If the summer is coming, we are all thinking of planning our vacations to sunny places, where holiday sweet hearts await us with open arms. And in the movies it looks so great: sex in the water. But is it as easy as just jumping in and go about it? We give you some tips.
Safe sex in a pool?
Rule #1 of sex is that it should be safe. But in the water that is, to say the least, a challenge. Try putting on a condom onder water. And although there hasn’t been much research, you can rest assure that the chemicals in swimming pools and bubble baths don’t go very well with the rubber of your condom. And the condom will probably slip off. Not to mention: where do you leave any spare condoms (or the packaging)?
Besides, it is hard to check if your partner (both man of woman) has pulled off the condom secretly. So in short, safe sex in the water: don’t count on it. Consider manual sex. That’ll work. Oh, and guys: don’t keep her head under water too long …
This may sound strange, but water doesn’t slide. It will only wash away any natural lube. So if your partner isn’t slippery of her own, consider a silicone based lubricant. That can handle the water. The downside is that they don’t go well with condoms. Choices, choices ….
Sex in the water. But where?
1. In a public pool: Sure? Of course it is exciting, with so many people around you, but beware of any kids with goggles on (that can see all the details under water). If you are lucky enough to have a pool at home at least you will not be disturbed and are a bit more free to move around. Be careful with chemicals in the water. They might lead to an infection if they wind up in the vagina.
Oral sex can be good fun too. Go sit on the edge of the pool and have your partner take place in the water (definitely not done in a public pool).
2. In the bathtub or under the shower: Most bathtubs are not big enough to do fun positions. Besides, the water will probably go over the edge. The shower is a great alternative. But beware not to slip. Remember that shower heads are not attached firmly (so don’t put your weight on it).

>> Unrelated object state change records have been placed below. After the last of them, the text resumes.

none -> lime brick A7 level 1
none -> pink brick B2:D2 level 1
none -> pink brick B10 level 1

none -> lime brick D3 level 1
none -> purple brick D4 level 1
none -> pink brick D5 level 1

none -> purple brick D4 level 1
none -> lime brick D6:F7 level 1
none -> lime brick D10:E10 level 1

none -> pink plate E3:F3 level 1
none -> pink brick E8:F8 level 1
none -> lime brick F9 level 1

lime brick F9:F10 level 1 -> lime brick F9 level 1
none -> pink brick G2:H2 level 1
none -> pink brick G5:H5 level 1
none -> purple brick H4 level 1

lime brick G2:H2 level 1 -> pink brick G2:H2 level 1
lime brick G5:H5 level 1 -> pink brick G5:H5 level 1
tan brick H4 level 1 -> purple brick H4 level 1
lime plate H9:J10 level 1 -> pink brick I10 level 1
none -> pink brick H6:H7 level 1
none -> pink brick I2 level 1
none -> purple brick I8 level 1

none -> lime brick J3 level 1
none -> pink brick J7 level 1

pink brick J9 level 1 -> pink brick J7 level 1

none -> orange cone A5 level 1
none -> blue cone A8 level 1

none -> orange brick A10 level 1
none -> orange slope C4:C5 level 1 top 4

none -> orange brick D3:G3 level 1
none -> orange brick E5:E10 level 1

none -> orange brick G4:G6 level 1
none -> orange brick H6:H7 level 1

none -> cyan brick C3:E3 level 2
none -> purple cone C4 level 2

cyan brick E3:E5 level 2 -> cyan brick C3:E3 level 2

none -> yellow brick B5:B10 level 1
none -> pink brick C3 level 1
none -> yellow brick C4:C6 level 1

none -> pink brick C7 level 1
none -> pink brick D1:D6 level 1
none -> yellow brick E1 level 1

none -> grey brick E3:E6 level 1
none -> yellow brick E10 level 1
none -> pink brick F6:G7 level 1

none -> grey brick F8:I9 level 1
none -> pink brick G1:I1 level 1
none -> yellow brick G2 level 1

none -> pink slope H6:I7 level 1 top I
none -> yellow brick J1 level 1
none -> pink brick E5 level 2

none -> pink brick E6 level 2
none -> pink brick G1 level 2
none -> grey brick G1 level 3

3. Mother nature: Salt water (from the sea, you know) is not exactly a vagina’s best friend. But even worse is the ‘sand factor’. It looks so great in the movie, but believe us: sand in your crack (or elsewhere) is not pleasant. So take a large blanket or sheet and start in the water and end on your blanket.
If you are not a practiced sea swimmer, please be very aware of the current. Before you know it, you will be floating off and the rescue brigade has to pick you up. So always keep a foot on the ground. Always.